July 16, 2018
California’s new Consumer Privacy Act of 2018 is likely to be treated as a de facto nationwide requirement, says information privacy expert Susan Goodman, a member of ARMA’s Board of Directors. That is largely because the law, passed on June 28, will apply to more than a half-million U.S. organizations that do business with California residents, most of them small or medium-sized ones, according to analysis done by the International Association of Privacy Professionals.
Goodman, the CEO of Infoflo Consulting LLC, says the new act, among other things:
- Requires organizations to disclose the type of data they collect and – upon request – with whom that data is shared
- Requires organizations to disclose to consumers their right to delete their personal data and to delete that data (with certain exceptions)
- Allows consumers to opt out of having their data sold or distributed
- Prohibits companies from treating consumers who opt out differently than those who don’t
“This law goes a long way toward operationalizing the Fair Information Practice Principles, which have been broadly adopted worldwide – especially the principles of transparency, individual participation, purpose specification, use limitation, security, and accountability,” Goodman says, and she notes that it also is in keeping with several of ARMA International’s Generally Accepted Recordkeeping Principles®.

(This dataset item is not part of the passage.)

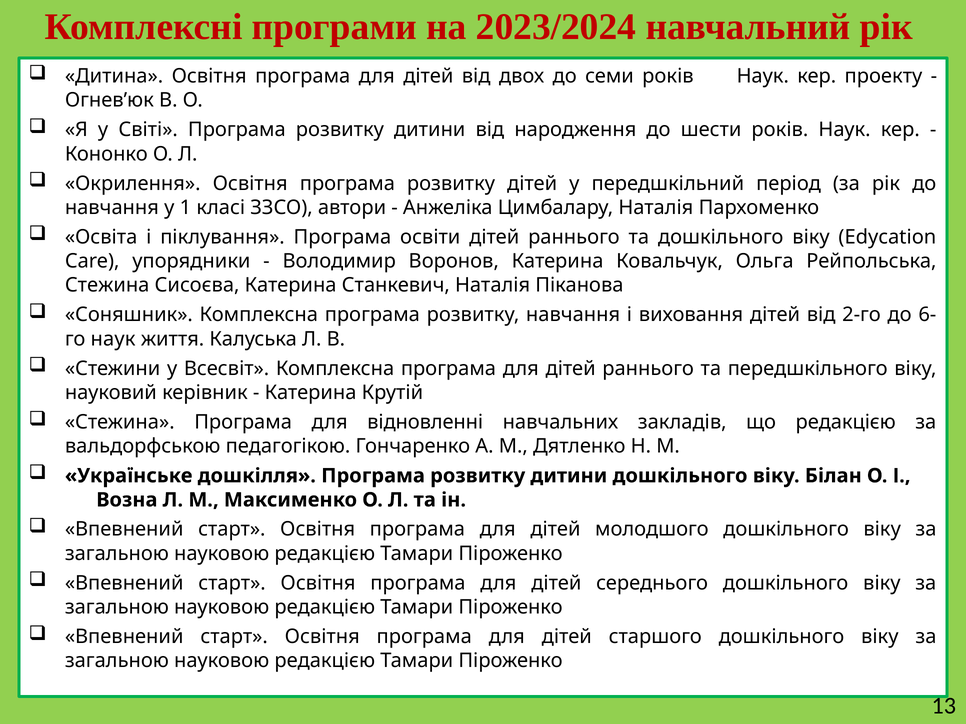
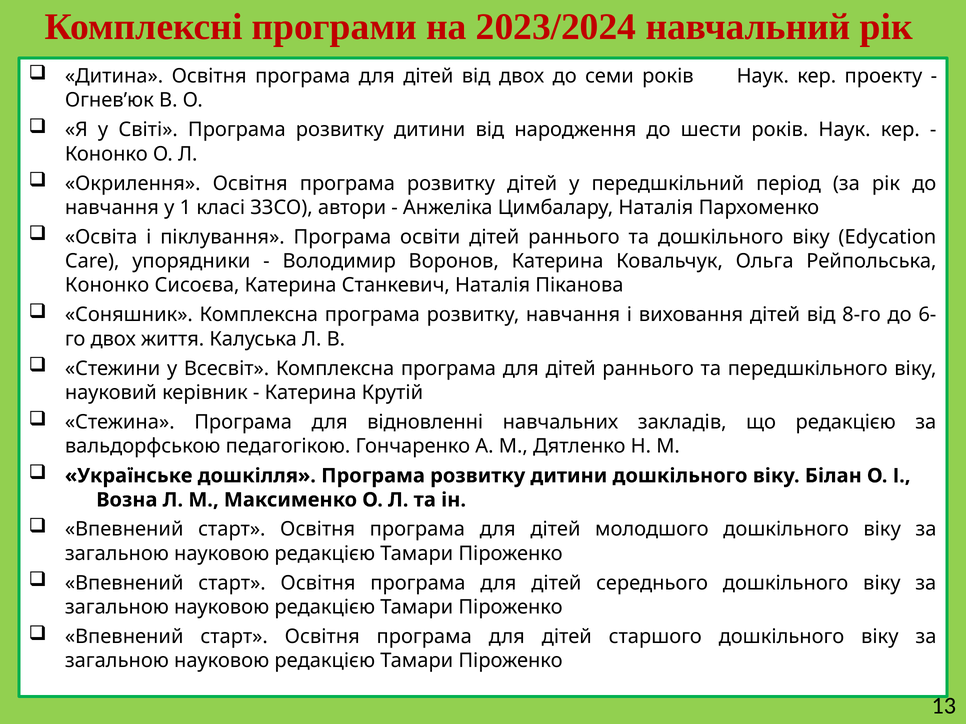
Стежина at (107, 286): Стежина -> Кононко
2-го: 2-го -> 8-го
наук at (113, 339): наук -> двох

“Many businesses have professed concern for their customers’ privacy while placing obstacles in the way of privacy protection,” she says. “This law addresses and prohibits many of these obstacles.”
Goodman says the framers of the California law clearly understood that many privacy principles and restrictions have been circumvented. For example, many organizations found ways to not technically “sell” consumers’ personal information without their consent by instead “distributing” that information for free along with another product or service for which they received payment. Given the specificity of requirements in this law, she predicts it will be much harder to continue these practices.
“Compliance with this law is going to require a significant expenditure of resources by most U.S. organizations for which the law applies,” she states. “They will need to upgrade their privacy and information security programs, systems, policies, and procedures.” After all, Goodman says, even if California residents constitute only a small percentage of their customers, it’s typically more resource-intensive to upgrade practices for just a segment of a customer base than to apply overarching practices to all customers.
Recognizing the probability of this new law being considered a de facto U.S. federal requirement for many organizations, the fact that there is great concern by the public, legislators, and courts about privacy and information security, and the reality that having solid privacy and information security programs is good business practice, even those organizations for whom the law may not be applicable would be smart to work toward compliance.
Goodman is a holder of the Information Governance Professional, Certified Records Manager, Certified Information Professional, and Certified Information Privacy Professional credentials.